Enfin, le Gouvernement remettra au Parlement un rapport d’évaluation de l’expérimentation au plus tard six mois avant le terme de l’expérimentation.
· De nouvelles recettes pour financer le régime
La CMP a acté le principe d’un relèvement de la contribution sur les indemnités de ruptures conventionnelles . De quoi rapporter 300 millions d’euros à horizon 2030. Reste qu’il faut encore financer l’élargissement du dispositif carrières longues (avec le plancher de cotisations à 43 ans). Pour ce faire, le gouvernement devrait mettre en place un tour de passe-passe rapportant, autour de 700 millions d’euros au système de retraite, selon plusieurs sources.
Ce « swap » qui n’est pas formalisé par amendement dans le texte de la CMP de mercredi car il relève du réglementaire consiste à augmenter les cotisations vieillesse des entreprises d’un côté et à baisser le niveau de cotisations alimentant la branche accidents du travail et maladies professionnelles de la Sécurité sociale (AT-MP) de l’autre. Le gouvernement avait déjà recouru à cet artifice pour financer le financement de l’augmentation du minimum contributif pour les nouveaux et anciens retraités.
· Des mesures de lutte contre la fraude
Les parlementaires se sont aussi entendus pour entériner des mesures de lutte contre la fraude, chères aux élus de droite. Pour bénéficier du minimum vieillesse, il faudra avoir résidé au moins 9 mois en France (et non 6). Par ailleurs, le versement des retraites à l’étranger sera contrôlé grâce à l’usage de la biométrie. Autant de dispositions censées rapporter 200 millions d’euros.
· Un départ en retraite pour incapacité à 60 ans
Les sénateurs ont eu gain de cause sur les départs en retraite anticipée pour les personnes victimes d’accidents du travail ou de maladie professionnelle. Comme ils le souhaitaient, ces victimes d’incapacité permanente pourront partir à 60 ans et non 62 comme prévu par le gouvernement.

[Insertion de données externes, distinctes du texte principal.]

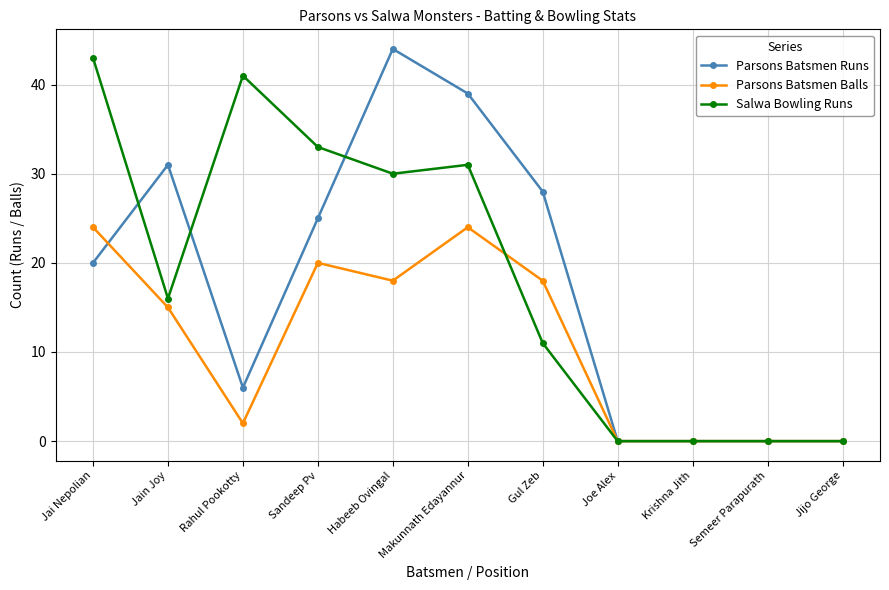

At which label does Parsons Batsmen Runs reach its peak?

Habeeb Ovingal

Le rapporteur du texte au Sénat, René-Paul Savary souhaitait par ailleurs ouvrir la retraite progressive à partir de 60 ans (et non 62) mais la mesure n’avait pas été retenue par le gouvernement au Sénat. La perspective de voir des fonctionnaires s’engouffrer dans cette brèche a contribué à convaincre les membres de la CMP de laisser de côté cet assouplissement.
· Des coups de pouce pour les pompiers et les sportifs
La CMP a donné son feu vert à l’attribution de trois trimestres aux sapeurs pompiers volontaires, au bout de dix ans d’engagement. Cette bonification défendue au Sénat doit être complétée par l’attribution d’un trimestre supplémentaire tous les cinq ans.
Arguant que la pratique d’un sport à haut niveau peut décaler l’entrée dans la vie professionnelle, les parlementaires ont décidé de porter à 32 contre 16 auparavant le nombre maximal de trimestres pouvant être validés pour les athlètes.
· Des conditions de rachats de trimestres facilitées pour les étudiants et les stagiaires
Tandis qu’il est aujourd’hui possible de racheter des trimestres à au titre des stages, au maximum deux ans après la fin de ces périodes, les parlementaires ont acté en CMP que cette facilité serait offerte jusqu’à 25 ans au moins. Par ailleurs, les parlementaires sont convenus d’assouplir les conditions d’accès au rachat de trimestre à prix réduit pour les études en l’autorisant jusqu’à un âge défini par décret qui ne pourra pas être inférieur à 30 ans.